En los últimos 50 años, la aceptación del fracaso y la constatación de la derrota, construyeron verdades que hoy se desvanecen.
Tras el golpe, la izquierda abrazó definitivamente la democracia, no solo como un medio, también como fin en sí misma. Una vez recuperada, la derecha entendió que no había justificación posible para quebrantarla. Hoy, de lado y lado, al volver la vista atrás, confunden la comprensión histórica con la justificación moral.
Durante la transición, el país asumió la centralidad de la amistad cívica, la efectividad de los acuerdos, la necesidad de consensos y mayorías sólidas para impulsar transformaciones sostenibles. Y tras años de indudable eficacia, devino primero la “teoría del desalojo”, luego la “tesis del reemplazo”. Nos fuimos enredando en una disputa por el poder, olvidando la esencial interdependencia que aprendimos a punta de dolor.
A pesar de las reglas tramposas –senadores designados, inamovilidad de generales, quórums supra mayoritarios, entre otras– acordamos respetar siempre la Constitución y el Estado de Derecho. De un tiempo a esta parte, eso también se desvanece. El congreso proclama un parlamentarismo de facto, abusando de las acusaciones constitucionales, aprobando retiros de fondos de pensiones, despechando leyes que nos devuelve a la barbarie de la autotutela. Todo vale para dañar al gobierno de turno.
Algo similar ocurre con las verdades económicas. Si hace 50 años, eran el epítome de la disputa ideológica, por algún tiempo compartimos certezas que hoy también palidecen. La centralidad del crecimiento económico, la importancia de la apertura comercial, el rol del Estado en la provisión de derechos sociales. Unos construyeron parte de su capital político oponiéndose a los acuerdos comerciales, otros proclamaron el decrecimiento como estrategia de desarrollo y reaparecen quienes defienden que el mercado lo resuelve todo.
Así las cosas, las verdades que fundaron los mejores años de nuestra república hoy se desdibujan. Las consecuencias comienzan a ser evidentes y no presagian nada bueno.

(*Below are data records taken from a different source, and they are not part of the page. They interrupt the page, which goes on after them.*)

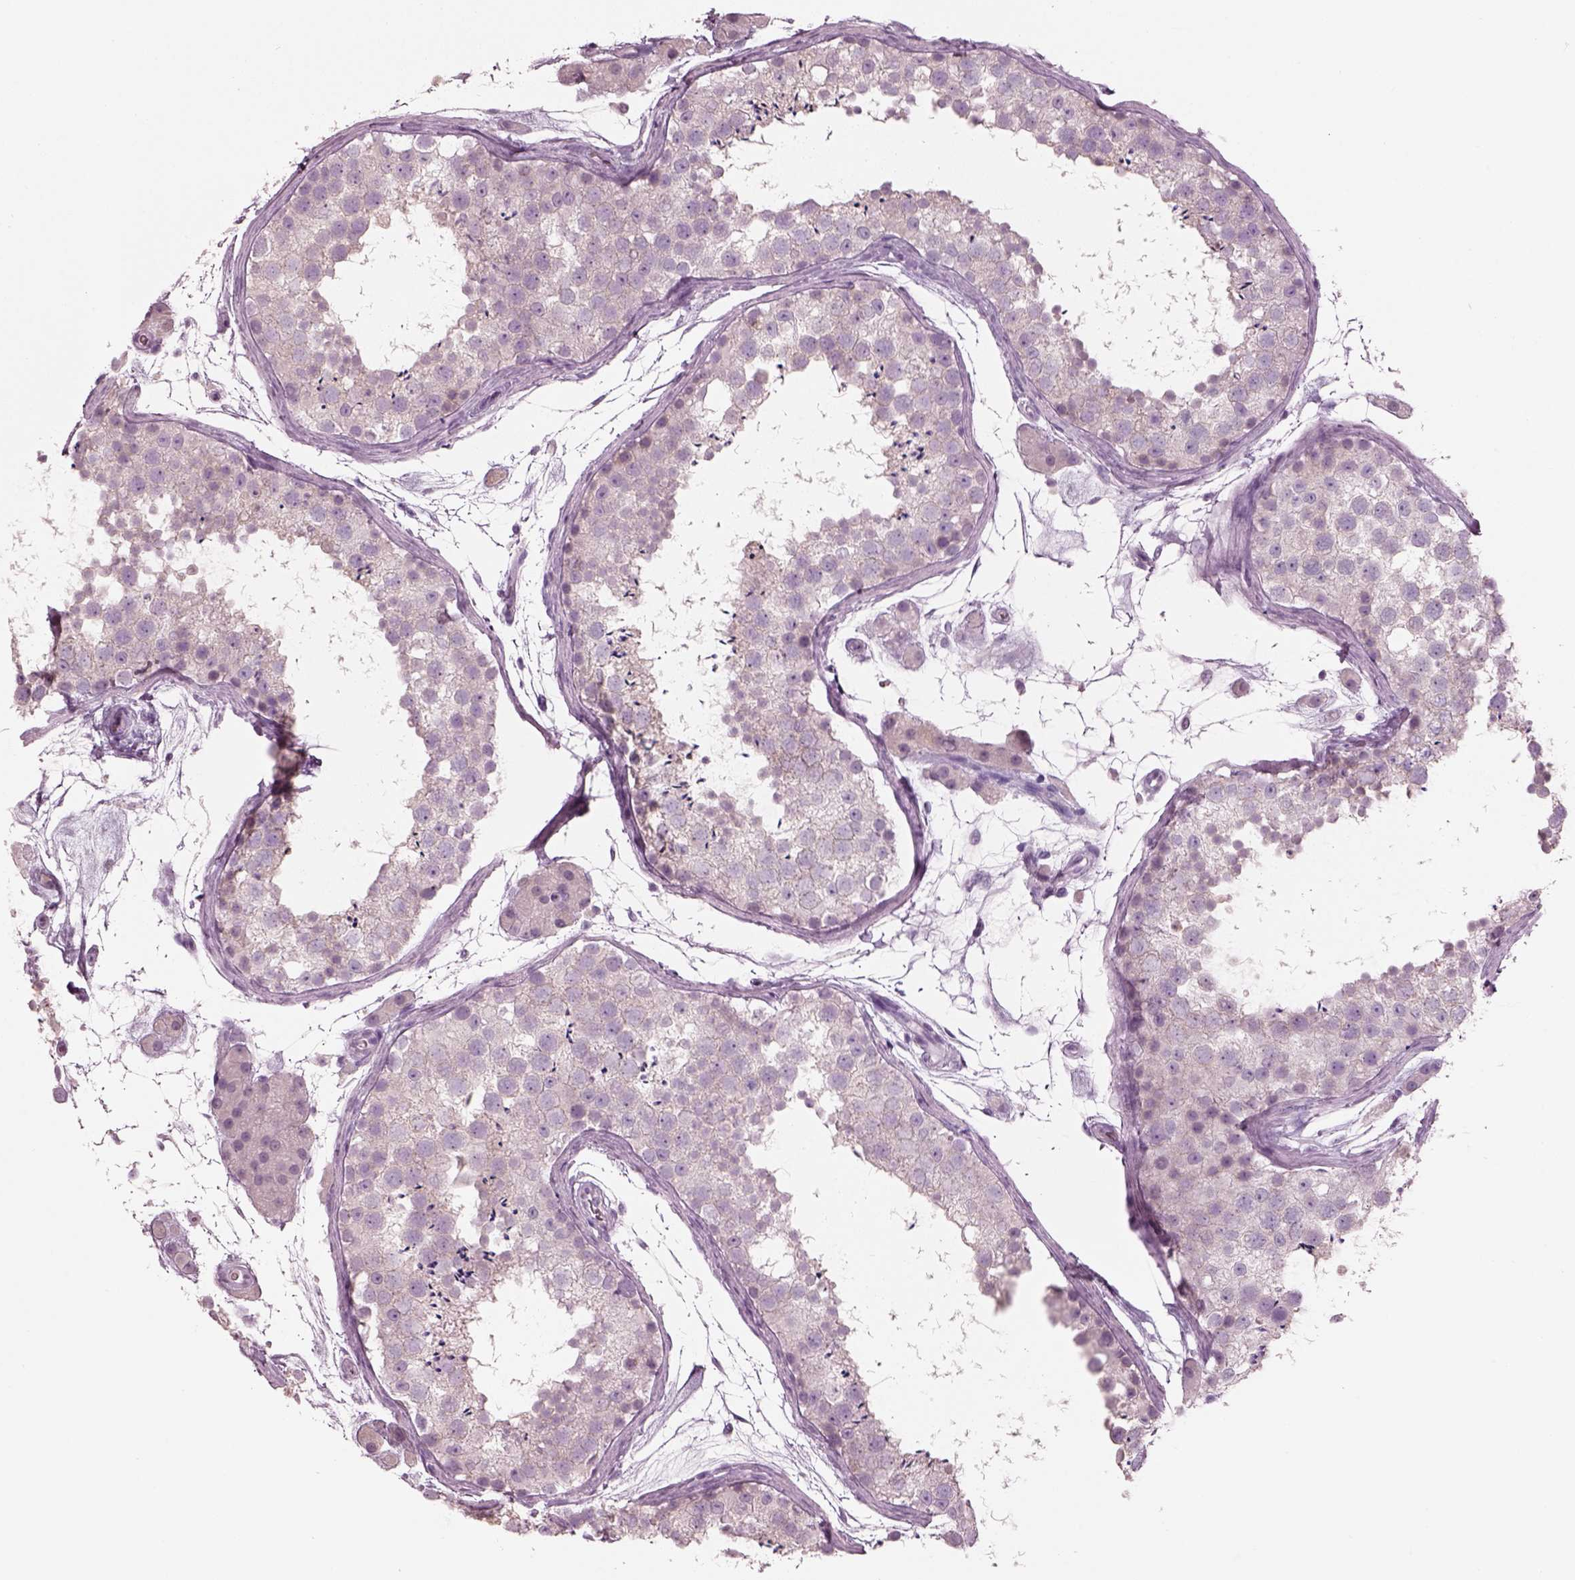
{"staining": {"intensity": "negative", "quantity": "none", "location": "none"}, "tissue": "testis", "cell_type": "Cells in seminiferous ducts", "image_type": "normal", "snomed": [{"axis": "morphology", "description": "Normal tissue, NOS"}, {"axis": "topography", "description": "Testis"}], "caption": "High power microscopy photomicrograph of an immunohistochemistry (IHC) micrograph of benign testis, revealing no significant staining in cells in seminiferous ducts. Nuclei are stained in blue.", "gene": "SLC27A2", "patient": {"sex": "male", "age": 41}}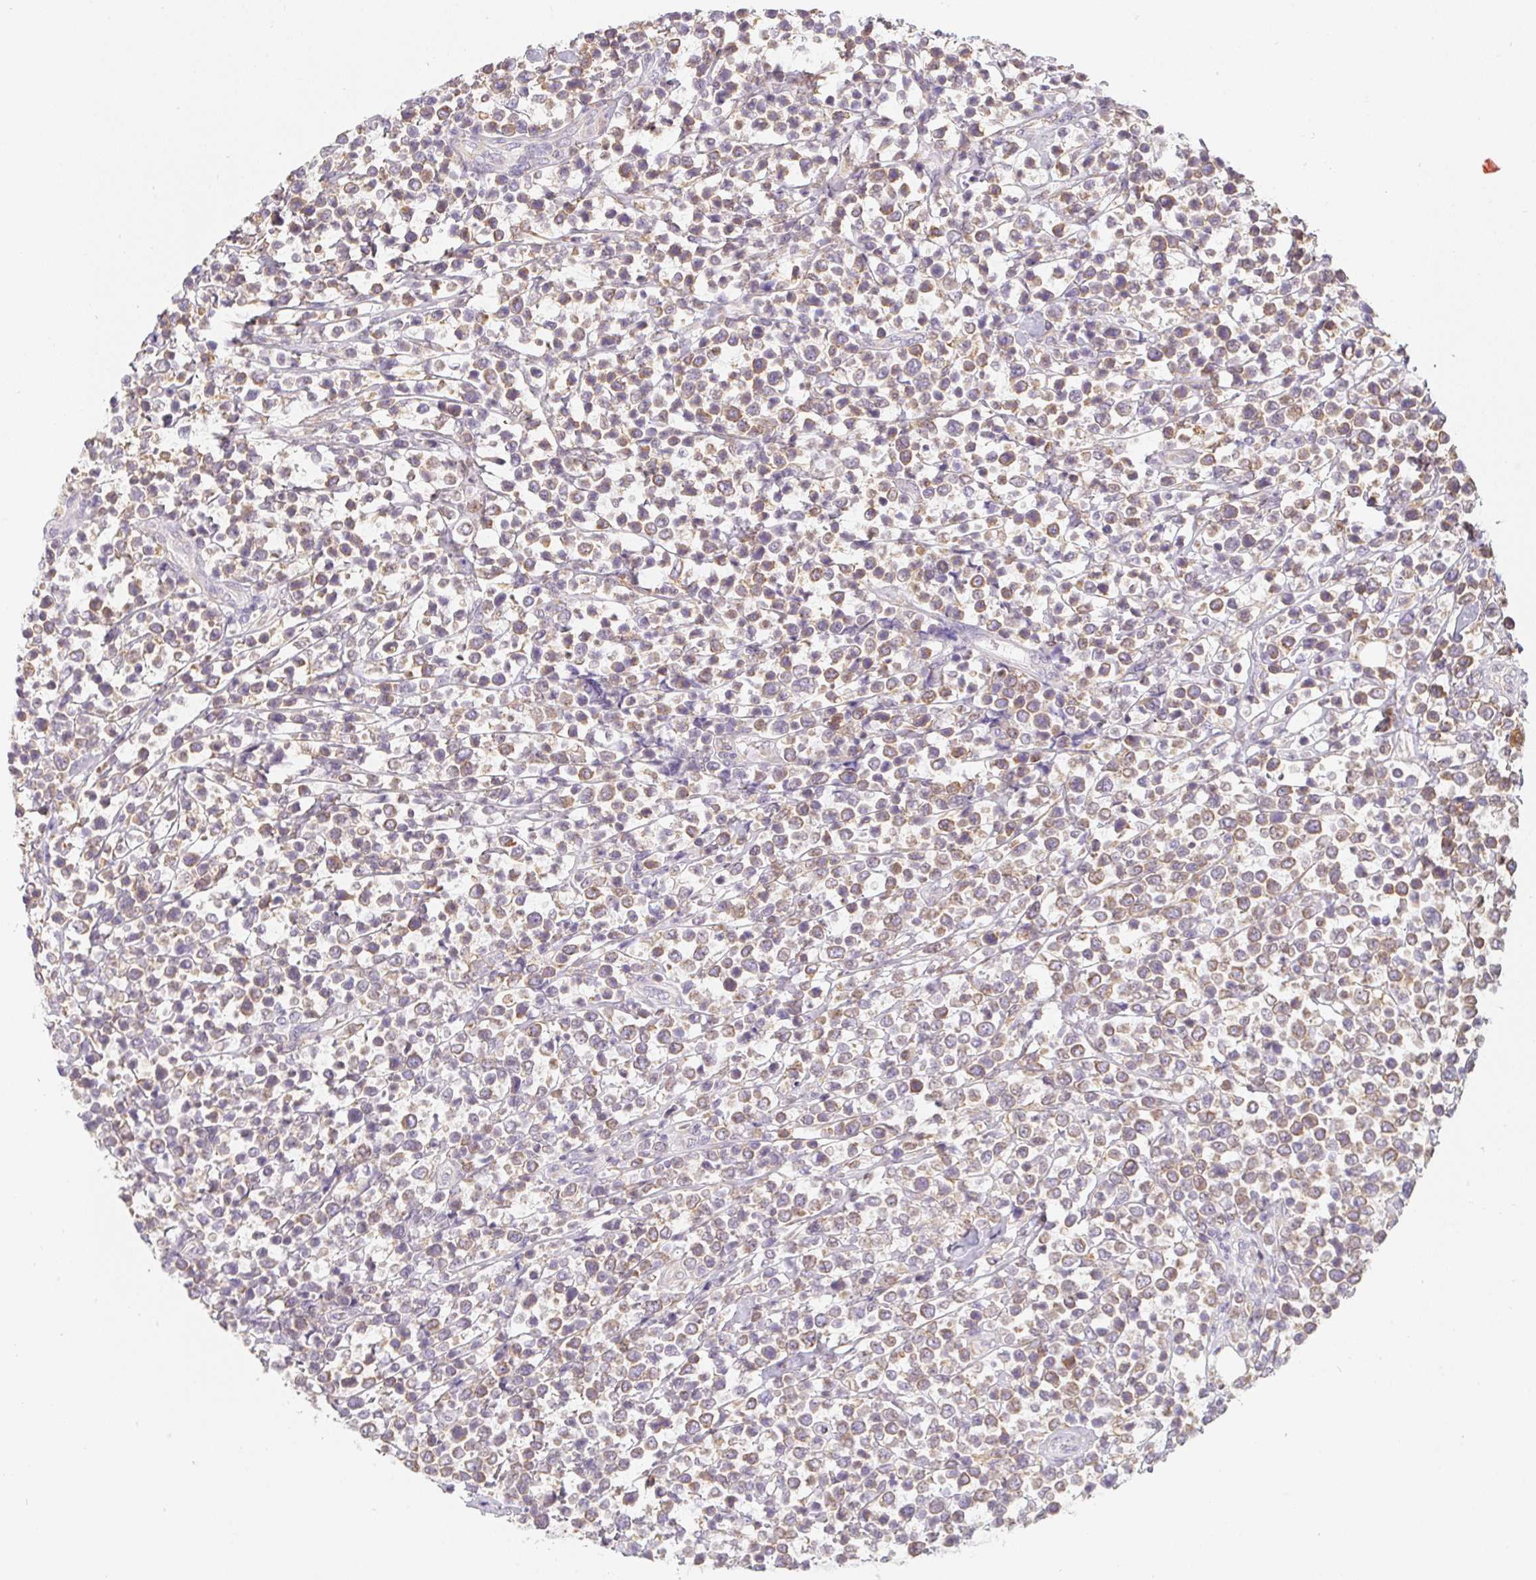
{"staining": {"intensity": "weak", "quantity": ">75%", "location": "cytoplasmic/membranous"}, "tissue": "lymphoma", "cell_type": "Tumor cells", "image_type": "cancer", "snomed": [{"axis": "morphology", "description": "Malignant lymphoma, non-Hodgkin's type, High grade"}, {"axis": "topography", "description": "Soft tissue"}], "caption": "IHC (DAB (3,3'-diaminobenzidine)) staining of lymphoma exhibits weak cytoplasmic/membranous protein expression in approximately >75% of tumor cells. Immunohistochemistry (ihc) stains the protein in brown and the nuclei are stained blue.", "gene": "SOAT1", "patient": {"sex": "female", "age": 56}}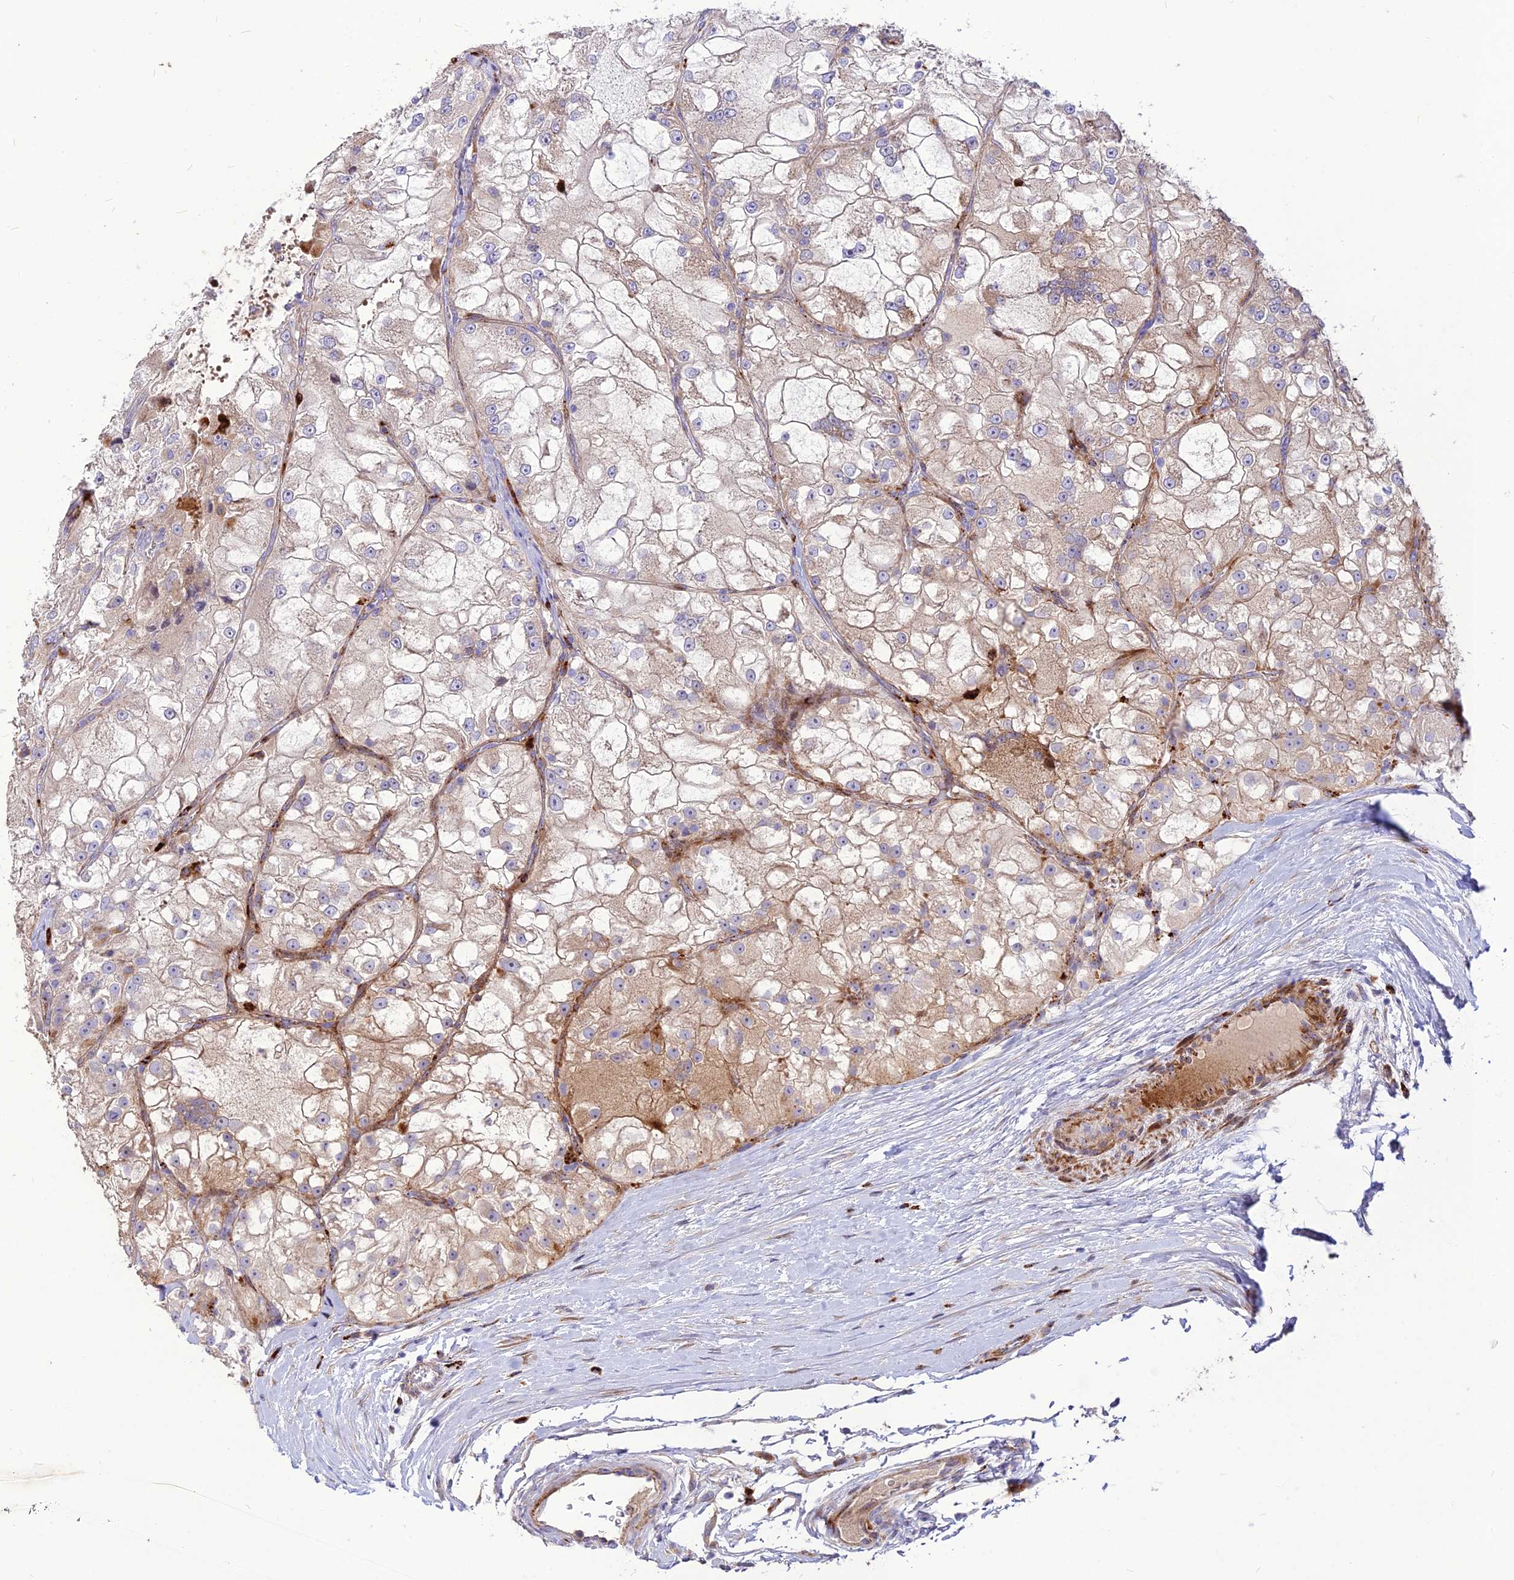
{"staining": {"intensity": "weak", "quantity": "<25%", "location": "cytoplasmic/membranous"}, "tissue": "renal cancer", "cell_type": "Tumor cells", "image_type": "cancer", "snomed": [{"axis": "morphology", "description": "Adenocarcinoma, NOS"}, {"axis": "topography", "description": "Kidney"}], "caption": "Protein analysis of renal adenocarcinoma exhibits no significant expression in tumor cells.", "gene": "RIMOC1", "patient": {"sex": "female", "age": 72}}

Es tarea de todos que no desaparezcan por completo.
Sin embargo, quizás lo más peligroso es que, así como antes hubo verdades compartidas que hoy se desvanecen, también hay verdades que resisten sin que aún nos demos cuenta que están amenazadas. ¿Cuánto falta para que alguna candidatura cuestione la centralidad de la responsabilidad fiscal y gane la elección ofreciendo, por ejemplo, un IFE universal como el que ya conocimos? ¿Cuán seguros estamos de que una futura autoridad no buscará intervenir la independencia del Poder Judicial o la autonomía del Banco Central? ¿Estamos cerca de degradar la universalidad de los Derechos Humanos como hoy se acepta en El Salvador? ¿Faltará poco para que una candidatura derrotada cuestione la legitimidad del Servel? ¿Podemos dar por sentada la sujeción del poder militar a la autoridad civil?
Quizás, la principal lección de los últimos 50 años es que nada está asegurado, ni ayer, ni hoy. Aprender de esa historia- rescatar algo de sus luces y sombras- podría resumirse en evitar dos extremos: voluntarismo e inmovilismo. En otras palabras, no se puede cambiar todo por muy virtuoso que sea lo que se quiere alcanzar, tampoco se puede cambiar nada por muy importante que sea lo que se busca proteger. Alcanzar ese equilibrio exige cuidar y crear juntos, desde los mínimos comunes hacia los máximos compartidos. De todos depende que, esta vez, no tengamos que pasar por el horror para encontrarlos.